» **Task list**
- a) Please repeat everything in the podcast clusters passage from "Three app clusters" down to "as distinct groups.".
- b) In the podcast clusters passage, what ARI did the clusters score against Podcast Index topic categories?
- c) List every app that the podcast clusters passage names in the dedicated podcast apps cluster.

Takeaways

So you've seen the clusters. Now what.

The shift in lens

Most podcast analytics ask what people listened to. Cohort asks which apps the downloads came through, and groups shows whose downloads distribute similarly across the 142-column app dimension.

Against Podcast Index topic categories the clusters scored ARI 0.016. Random. Against popularity bands and app mix, ARI 0.215. Real signal. Two shows can be very different topically and still get downloaded through the same app mix. Two shows in the same genre can have very different app distributions.

One important distinction. Similar app distribution is not the same as shared listeners. We measure aggregate downloads per (show, app), not individual listener events. Two shows in the same row cluster reach audiences that use a similar mix of apps. Whether the actual humans overlap is plausible inference, not observed measurement.

Key Result

What groups shows together in this data is the app mix their downloads flow through, not what the shows are about. App is a more useful organizing axis than topic.

Three app clusters carry most of the listening

89% of observed downloads flow through three of the sixteen app clusters. They all look like "mainstream platforms" from the outside. The algorithm separated them because the show categories distributed through them differ enough to register as distinct groups.

77.3%

Walled-garden apps

Apple Podcasts, Spotify, CastBox. The platform-default surface. Audiences who listen through the app that came with their phone or their music service. Category mix is close to the global average.

11.8%

Dedicated podcast apps

Overcast, Pocket Casts, Podcast Addict, AntennaPod. Audiences who actively chose a podcast app. Over-indexes ~4× on tech and entrepreneurship, ~3× on news. Under-indexes on true crime and education.

6.4%

Smart-speaker apps

Amazon Music, Alexa devices, iHeartRadio, Audible. Often ambient or passive listening. Over-indexes on health and society topics.

For podcasters

If you run a podcast, the cluster picture is useful for a few things.

» **Source data**

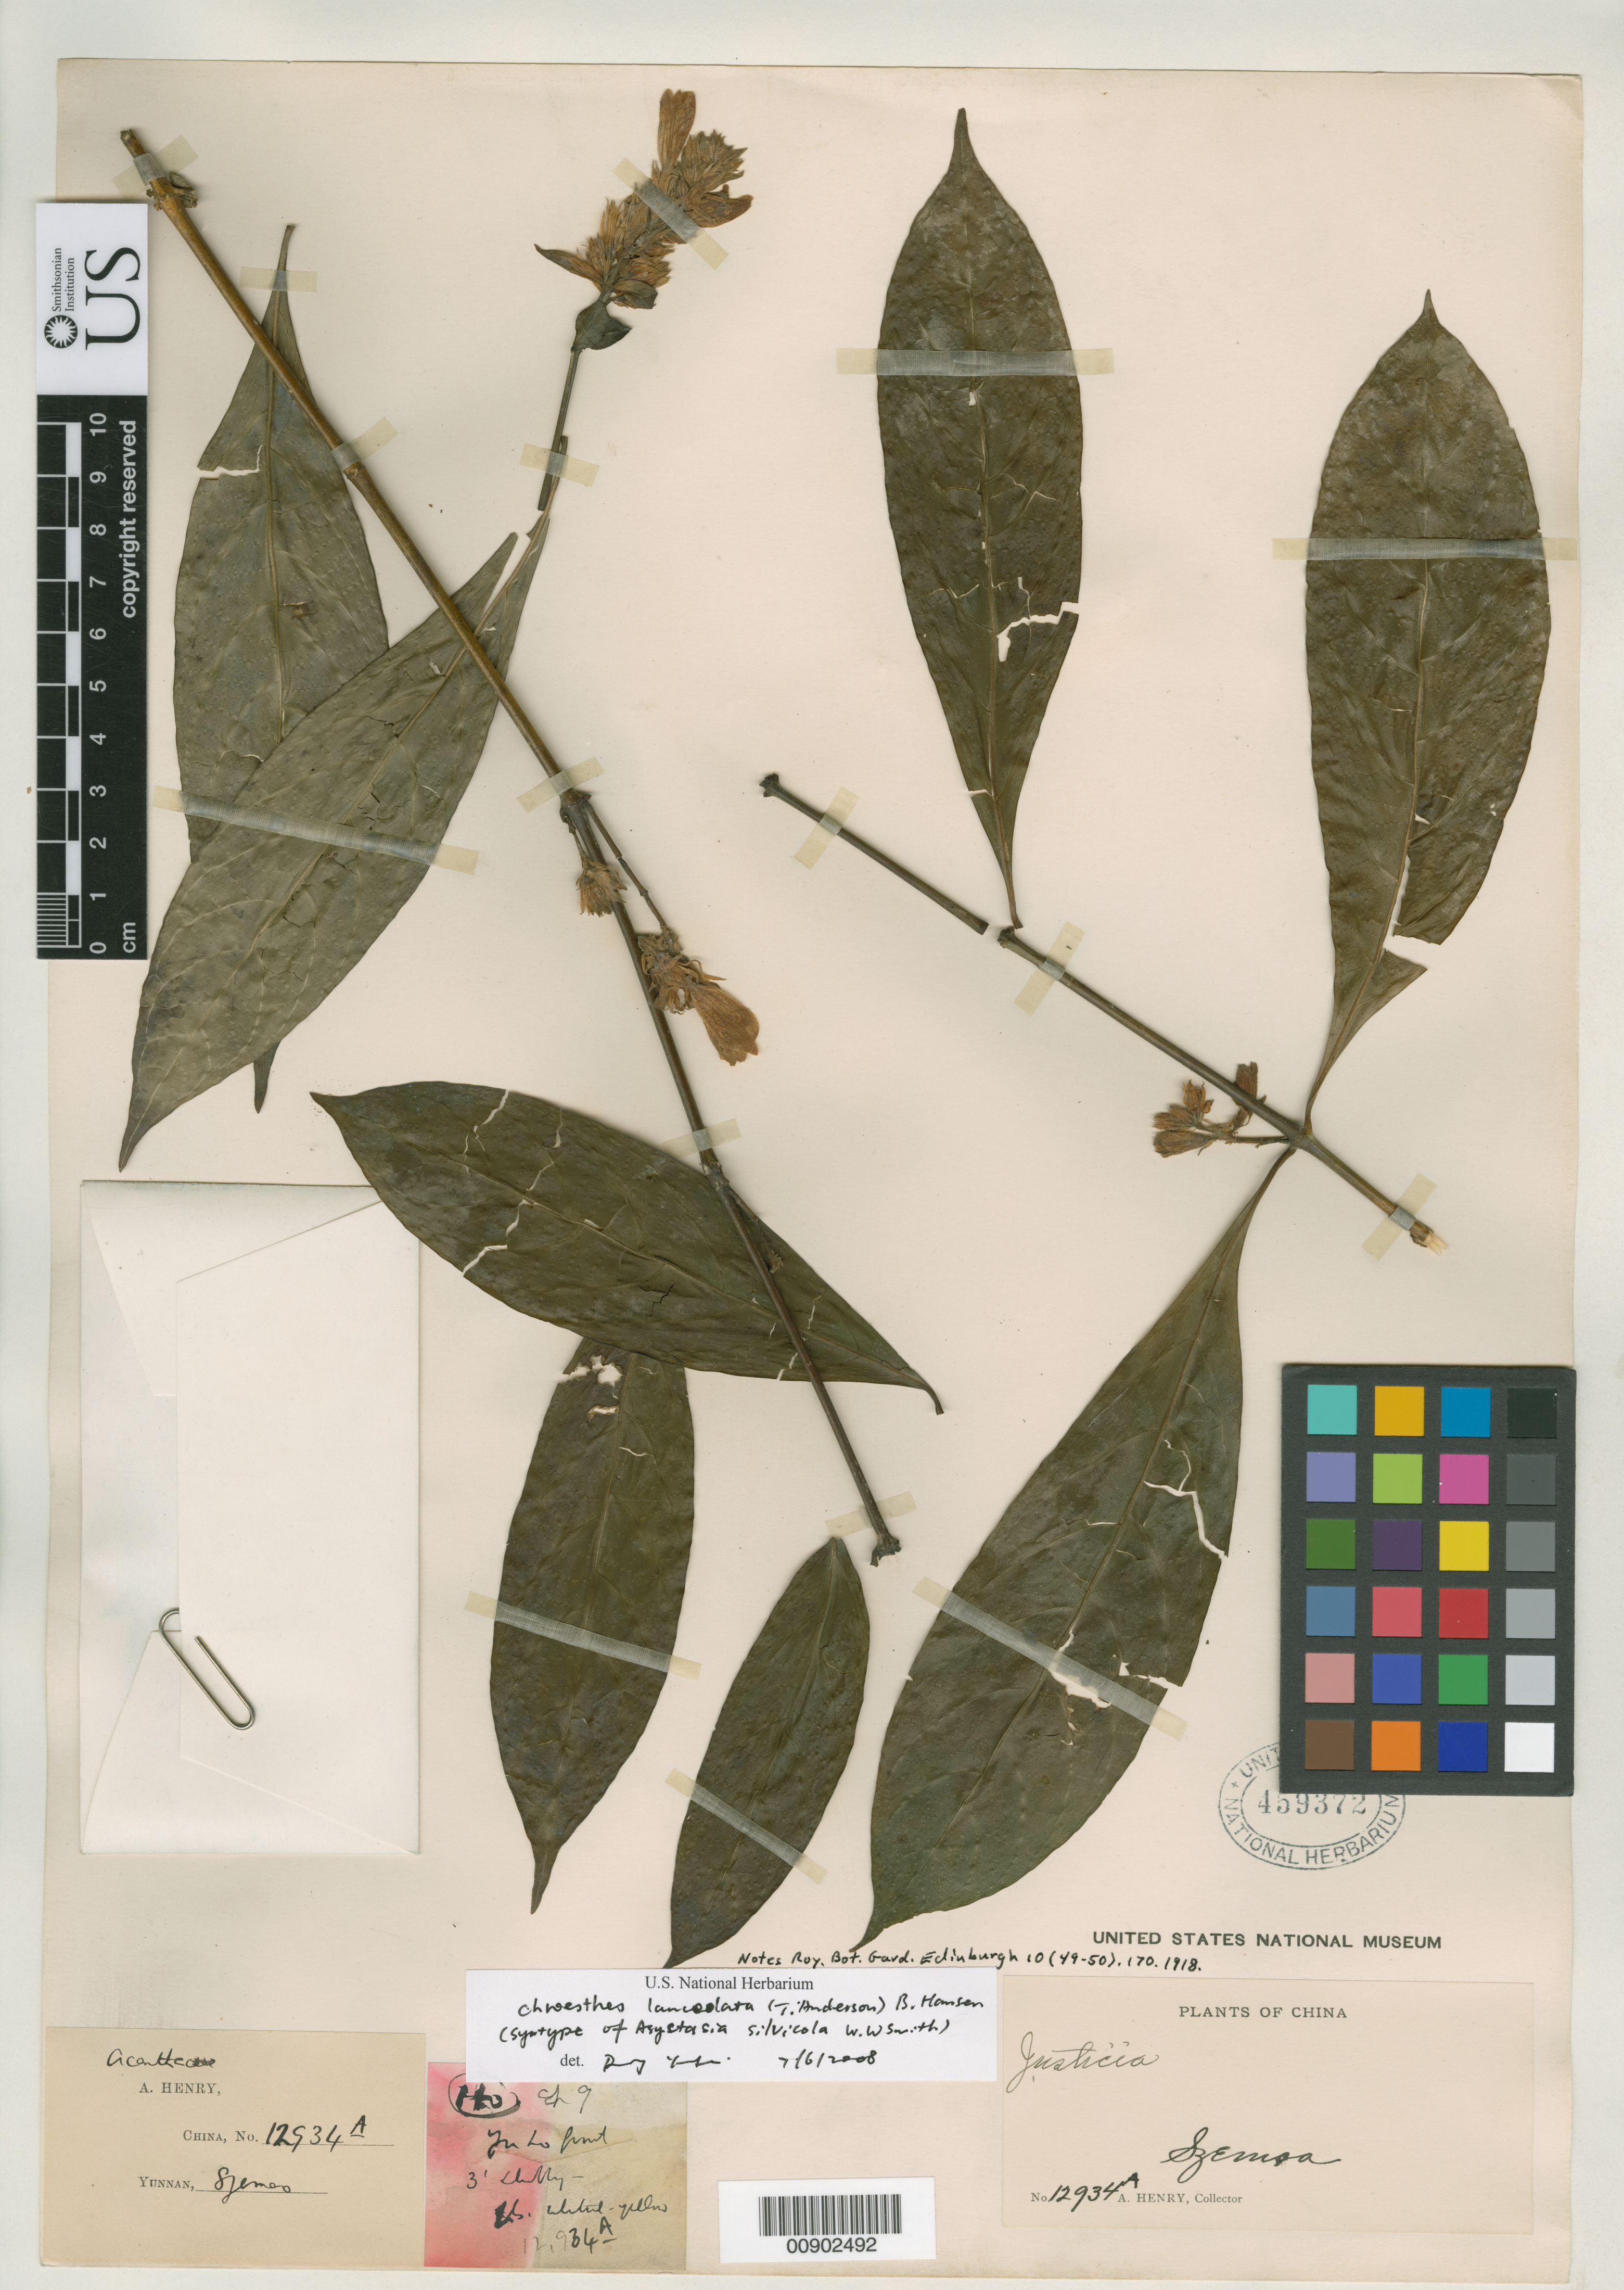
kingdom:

» **Solutions per task**
- a)
Three app clusters carry most of the listening

89% of observed downloads flow through three of the sixteen app clusters. They all look like "mainstream platforms" from the outside. The algorithm separated them because the show categories distributed through them differ enough to register as distinct groups.

- b) 0.016

- c) Overcast, Pocket Casts, Podcast Addict, AntennaPod